Mr. CAMPBELL: Currently, there are 10 personality disorders, and they're looking to dropping five of these. In addition to narcissism, there's dependent personality disorder, histrionic personality disorder - which is sort of being dramatic or outgoing - paranoid personality disorder and schizoid personality disorder.

CORNISH: What's the thinking behind dropping them?

Mr. CAMPBELL: It's a complicated story. What we think, with personality disorders, is that they're a manifestation of normal personality. And so we should think about disorders the same way we think about normal personality, which is rather than being given a diagnosis that was a type - so you have narcissistic personality disorder - what they'd say is you have a combination of traits that maybe lie on a continuum or on a spectrum, and you have high levels of traits that are associated with narcissism.

CORNISH: So you could be told you're a little bit narcissistic?

Mr.
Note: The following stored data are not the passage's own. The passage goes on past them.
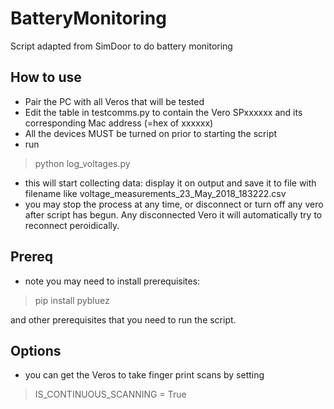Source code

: # BatteryMonitoring
Script adapted from SimDoor to do battery monitoring


## How to use
- Pair the PC with all Veros that will be tested
- Edit the table in testcomms.py to contain the Vero SPxxxxxx and its corresponding Mac address (=hex of xxxxxx)
- All the devices MUST be turned on prior to starting the script
- run 
> python log_voltages.py
- this will start collecting data: display it on output and save it to file with filename like voltage_measurements_23_May_2018_183222.csv
- you may stop the process at any time, or disconnect or turn off any vero after script has begun. Any disconnected Vero it will automatically try to reconnect peroidically.

## Prereq
- note you may need to install prerequisites:
> pip install pybluez

and other prerequisites that you need to run the script.

## Options
- you can get the Veros to take finger print scans by setting
> IS_CONTINUOUS_SCANNING = True
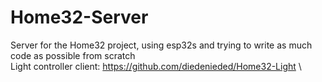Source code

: # Home32-Server
Server for the Home32 project, using esp32s and trying to write as much code as possible from scratch\
Light controller client: https://github.com/diedenieded/Home32-Light \
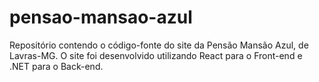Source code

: # pensao-mansao-azul
Repositório contendo o código-fonte do site da Pensão Mansão Azul, de Lavras-MG. O site foi desenvolvido utilizando React para o Front-end e .NET para o Back-end.
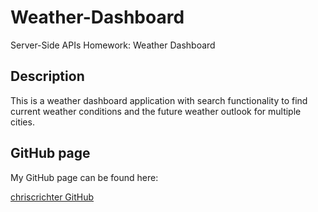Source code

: # Weather-Dashboard
Server-Side APIs Homework: Weather Dashboard

## Description

This is a weather dashboard application with search functionality to find current weather conditions and the future weather outlook for multiple cities.


## GitHub page

My GitHub page can be found here:

[chriscrichter GitHub](https://github.com/chriscrichter)


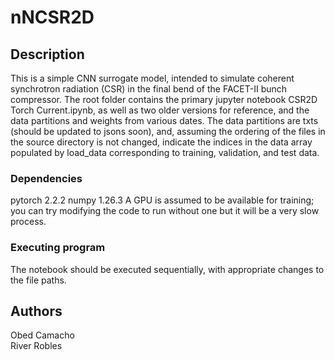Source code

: # nNCSR2D

## Description

This is a simple CNN surrogate model, intended to simulate coherent synchrotron radiation (CSR) in the final
bend of the FACET-II bunch compressor. The root folder contains the primary jupyter notebook CSR2D Torch Current.ipynb,
as well as two older versions for reference, and the data partitions and weights from various dates. The data partitions
are txts (should be updated to jsons soon), and, assuming the ordering of the files in the source directory is not changed,
indicate the indices in the data array populated by load_data corresponding to training, validation, and test data.

### Dependencies

pytorch 2.2.2
numpy 1.26.3
A GPU is assumed to be available for training; you can try modifying the code to run without one but it will be a very
slow process.

### Executing program

The notebook should be executed sequentially, with appropriate changes to the file paths.

## Authors

Obed Camacho  
River Robles
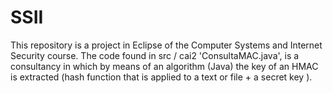 # SSII

This repository is a project in Eclipse of the Computer Systems and Internet Security course. The code found in src / cai2 'ConsultaMAC.java', is a consultancy in which by means of an algorithm (Java) the key of an HMAC is extracted (hash function that is applied to a text or file + a secret key ).
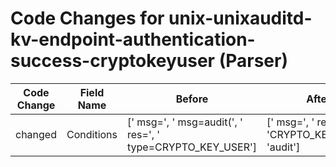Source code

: # Code Changes for unix-unixauditd-kv-endpoint-authentication-success-cryptokeyuser (Parser)

| Code Change | Field Name | Before | After |
|-------------|------------|--------|-------|
| changed | Conditions | [' msg=', ' msg=audit(', ' res=', ' type=CRYPTO_KEY_USER'] | [' msg=', ' res=', 'CRYPTO_KEY_USER', 'audit'] |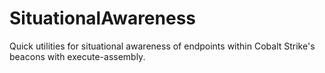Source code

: # SituationalAwareness
Quick utilities for situational awareness of endpoints within Cobalt Strike's beacons with execute-assembly.
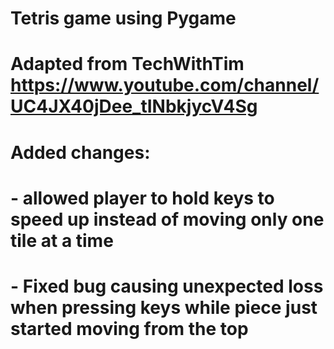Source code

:# Tetris game using Pygame
# Adapted from TechWithTim https://www.youtube.com/channel/UC4JX40jDee_tINbkjycV4Sg
# Added changes:
# - allowed player to hold keys to speed up instead of moving only one tile at a time
# - Fixed bug causing unexpected loss when pressing keys while piece just started moving from the top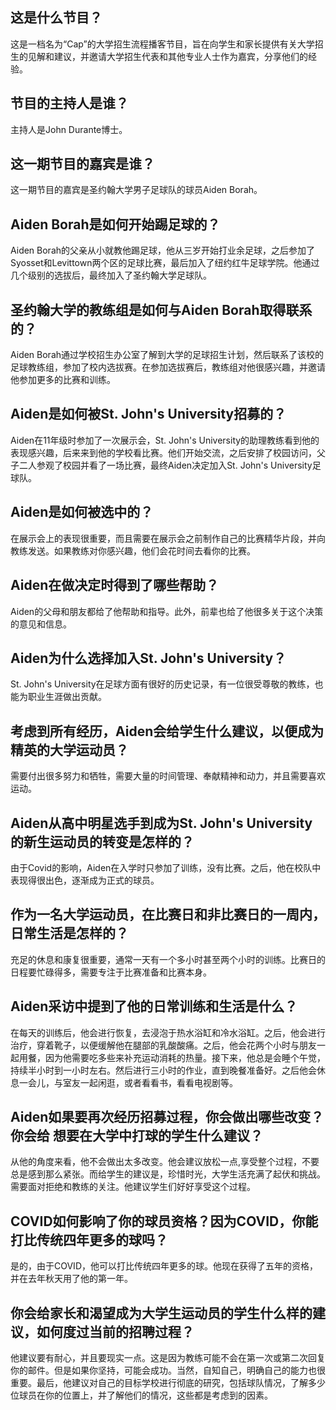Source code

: 
## 这是什么节目？

这是一档名为“Cap”的大学招生流程播客节目，旨在向学生和家长提供有关大学招生的见解和建议，并邀请大学招生代表和其他专业人士作为嘉宾，分享他们的经验。

## 节目的主持人是谁？

主持人是John Durante博士。

## 这一期节目的嘉宾是谁？

这一期节目的嘉宾是圣约翰大学男子足球队的球员Aiden Borah。

## Aiden Borah是如何开始踢足球的？

Aiden Borah的父亲从小就教他踢足球，他从三岁开始打业余足球，之后参加了Syosset和Levittown两个区的足球比赛，最后加入了纽约红牛足球学院。他通过几个级别的选拔后，最终加入了圣约翰大学足球队。

## 圣约翰大学的教练组是如何与Aiden Borah取得联系的？

Aiden Borah通过学校招生办公室了解到大学的足球招生计划，然后联系了该校的足球教练组，参加了校内选拔赛。在参加选拔赛后，教练组对他很感兴趣，并邀请他参加更多的比赛和训练。


## Aiden是如何被St. John's University招募的？ 

Aiden在11年级时参加了一次展示会，St. John's University的助理教练看到他的表现感兴趣，后来来到他的学校看比赛。他们开始交流，之后安排了校园访问，父子二人参观了校园并看了一场比赛，最终Aiden决定加入St. John's University足球队。 


## Aiden是如何被选中的？ 

在展示会上的表现很重要，而且需要在展示会之前制作自己的比赛精华片段，并向教练发送。如果教练对你感兴趣，他们会花时间去看你的比赛。 


## Aiden在做决定时得到了哪些帮助？ 

Aiden的父母和朋友都给了他帮助和指导。此外，前辈也给了他很多关于这个决策的意见和信息。 


## Aiden为什么选择加入St. John's University？ 

St. John's University在足球方面有很好的历史记录，有一位很受尊敬的教练，也能为职业生涯做出贡献。 


## 考虑到所有经历，Aiden会给学生什么建议，以便成为精英的大学运动员？ 

需要付出很多努力和牺牲，需要大量的时间管理、奉献精神和动力，并且需要喜欢运动。 


## Aiden从高中明星选手到成为St. John's University的新生运动员的转变是怎样的？ 

由于Covid的影响，Aiden在入学时只参加了训练，没有比赛。之后，他在校队中表现得很出色，逐渐成为正式的球员。 


## 作为一名大学运动员，在比赛日和非比赛日的一周内，日常生活是怎样的？ 

充足的休息和康复很重要，通常一天有一个多小时甚至两个小时的训练。比赛日的日程要忙碌得多，需要专注于比赛准备和比赛本身。


## Aiden采访中提到了他的日常训练和生活是什么？

在每天的训练后，他会进行恢复，去浸泡于热水浴缸和冷水浴缸。之后，他会进行治疗，穿着靴子，以便缓解他在腿部的乳酸酸痛。之后，他会花两个小时与朋友一起用餐，因为他需要吃多些来补充运动消耗的热量。接下来，他总是会睡个午觉，持续半小时到一小时左右。然后进行三小时的作业，直到晚餐准备好。之后他会休息一会儿，与室友一起闲逛，或者看看书，看看电视剧等。

## Aiden如果要再次经历招募过程，你会做出哪些改变？你会给 想要在大学中打球的学生什么建议？

从他的角度来看，他不会做出太多改变。他会建议放松一点,享受整个过程，不要总是感到那么紧张。而给学生的建议是，珍惜时光，大学生活充满了起伏和挑战。需要面对拒绝和教练的关注。他建议学生们好好享受这个过程。

## COVID如何影响了你的球员资格？因为COVID，你能打比传统四年更多的球吗？

是的，由于COVID，他可以打比传统四年更多的球。他现在获得了五年的资格，并在去年秋天用了他的第一年。

## 你会给家长和渴望成为大学生运动员的学生什么样的建议，如何度过当前的招聘过程？

他建议要有耐心，并且要现实一点。这是因为教练可能不会在第一次或第二次回复你的邮件。但是如果你坚持，可能会成功。当然，自知自己，明确自己的能力也很重要。最后，他建议对自己的目标学校进行彻底的研究，包括球队情况，了解多少位球员在你的位置上，并了解他们的情况，这些都是考虑到的因素。

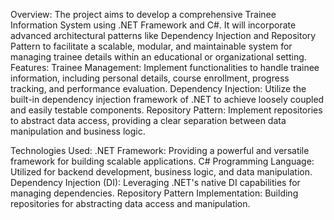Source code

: Overview:
The project aims to develop a comprehensive Trainee Information System using .NET Framework and C#. It will incorporate advanced architectural patterns like Dependency Injection and Repository Pattern to facilitate a scalable, modular, and maintainable system for managing trainee details within an educational or organizational setting.
Features:
Trainee Management: Implement functionalities to handle trainee information, including personal details, course enrollment, progress tracking, and performance evaluation.
Dependency Injection: Utilize the built-in dependency injection framework of .NET to achieve loosely coupled and easily testable components.
Repository Pattern: Implement repositories to abstract data access, providing a clear separation between data manipulation and business logic.


Technologies Used:
.NET Framework: Providing a powerful and versatile framework for building scalable applications.
C# Programming Language: Utilized for backend development, business logic, and data manipulation.
Dependency Injection (DI): Leveraging .NET's native DI capabilities for managing dependencies.
Repository Pattern Implementation: Building repositories for abstracting data access and manipulation.
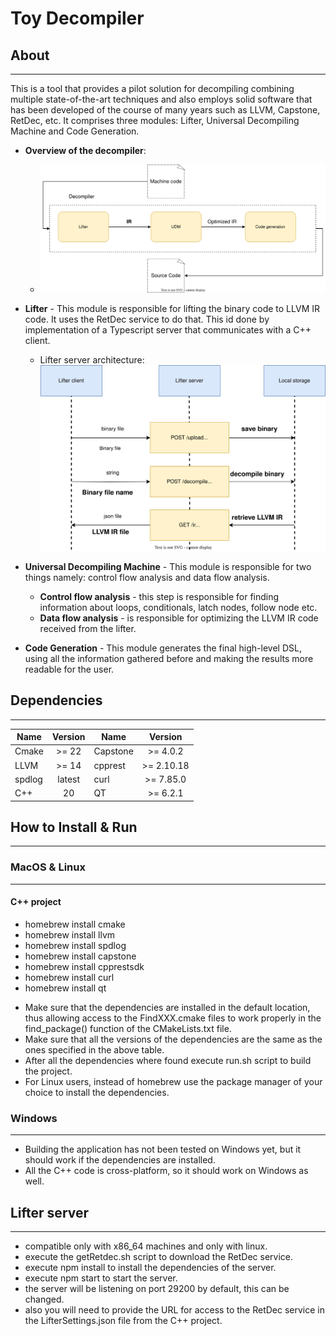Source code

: # **Toy Decompiler**

## About

-----------------------

This is a tool that provides a pilot solution for decompiling combining multiple state-of-the-art techniques and also employs solid software that has been developed of the course of many years such as LLVM, Capstone, RetDec, etc.
It comprises three modules: Lifter, Universal Decompiling Machine and Code Generation.

- **Overview of the decompiler**:
  - <img src="decompiler/documents/decompilation_overview.svg">

- **Lifter** - This module is responsible for lifting the binary code to LLVM IR code. It uses the RetDec service to do that. This id done by implementation of a Typescript server that communicates with a C++ client.
  - Lifter server architecture:
    <img src="decompiler/documents/retdec_server.svg">
- **Universal Decompiling Machine** - This module is responsible for two things namely: control flow analysis and data flow analysis.
  - **Control flow analysis** - this step is responsible for finding information about loops, conditionals, latch nodes, follow node etc.
  - **Data flow analysis** - is responsible for optimizing the LLVM IR code received from the lifter.
- **Code Generation** - This module generates the final high-level DSL, using all the information gathered before and making the results more readable for the user.

## Dependencies

-----------------------

| **Name** | **Version** | **Name** | **Version** |
| --- |:-----------:|----------|:-----------:|
| Cmake |   \>= 22    | Capstone |  \>= 4.0.2  |
| LLVM |   \>= 14    | cpprest  | \>= 2.10.18 |
| spdlog |   latest    | curl     | \>= 7.85.0  |
| C++ |     20      | QT       |  \>= 6.2.1  |

## How to Install & Run

-----------------------

### MacOS & Linux

------------------------

#### **C++ project**

- homebrew install cmake
- homebrew install llvm
- homebrew install spdlog
- homebrew install capstone
- homebrew install cpprestsdk
- homebrew install curl
- homebrew install qt

* Make sure that the dependencies are installed in the default location, thus allowing
access to the FindXXX.cmake files to work properly in the find_package() function of the
CMakeLists.txt file.
* Make sure that all the versions of the dependencies are the same as the ones specified in the above table.
* After all the dependencies where found execute run.sh script to build the project.
* For Linux users, instead of homebrew use the package manager of your choice to install the dependencies.

### Windows

------------------------

* Building the application has not been tested on Windows yet, but it should work if the dependencies are installed.
* All the C++ code is cross-platform, so it should work on Windows as well.


## Lifter server

-----------------------

- compatible only with x86_64 machines and only with linux.
- execute the getRetdec.sh script to download the RetDec service.
- execute npm install to install the dependencies of the server.
- execute npm start to start the server.
- the server will be listening on port 29200 by default, this can be changed.
- also you will need to provide the URL for access to the RetDec service in the LifterSettings.json file from the C++ project.


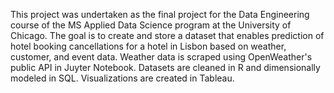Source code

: This project was undertaken as the final project for the Data Engineering course of the MS Applied Data Science program at the University of Chicago. The goal is to create and store a dataset that enables prediction of hotel booking cancellations for a hotel in Lisbon based on weather, customer, and event data. Weather data is scraped using OpenWeather's public API in Juyter Notebook. Datasets are cleaned in R and dimensionally modeled in SQL. Visualizations are created in Tableau.
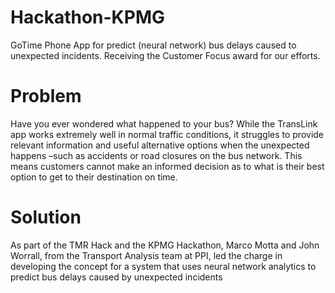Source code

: # Hackathon-KPMG
GoTime Phone App for predict (neural network) bus delays caused to unexpected incidents. Receiving the Customer Focus award for our efforts.

# Problem
Have you ever wondered what happened to your bus? While the TransLink app works extremely well in normal traffic conditions, it struggles to provide relevant information and useful alternative options when the unexpected happens –such as accidents or road closures on the bus network. This means customers cannot make an informed decision as to what is their best option to get to their destination on time.

# Solution
As part of the TMR Hack and the KPMG Hackathon, Marco Motta and John Worrall, from the Transport Analysis team at PPI, led the charge in developing the concept for a system that uses neural network analytics to predict bus delays caused by unexpected incidents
CAMPBELL: Yeah. And you can. I mean, people clinically think of narcissism as a spectrum.

CORNISH: But how would it affect, then, the treatment of whatever - what disorder you may have?

Mr. CAMPBELL: You know, if you're treating somebody and it's more extreme or less extreme, the treatment's going to be very similar. There's no treatment for extreme narcissism that's somehow different than moderate levels of narcissism.

CORNISH: So it sounds like this change is really about the clinicians in the world of psychology than the rest of us, you know, sitting on the therapist couch.

Mr. CAMPBELL: When this happened, I went and looked at Twitter just to see what people are saying about it. And the most common response was, it must be so normal now it's no longer a disorder. And the second-most was, well, gee, I guess I'm OK, then.

(Soundbite of laughter)

Mr. CAMPBELL: So, you know - so people see there's narcissism everywhere, and they're just shocked that the disorder is being - they're considering getting rid of it. It's such a perfect term for so much of what we see in society.

CORNISH: That's Dr. Keith Campbell, head of the psychology department at the University of Georgia, and co-author of "The Narcissism Epidemic." He spoke with us from the University of Georgia.

Dr. Campbell, thanks for talking with us.

Mr. CAMPBELL: Oh, thanks for having me.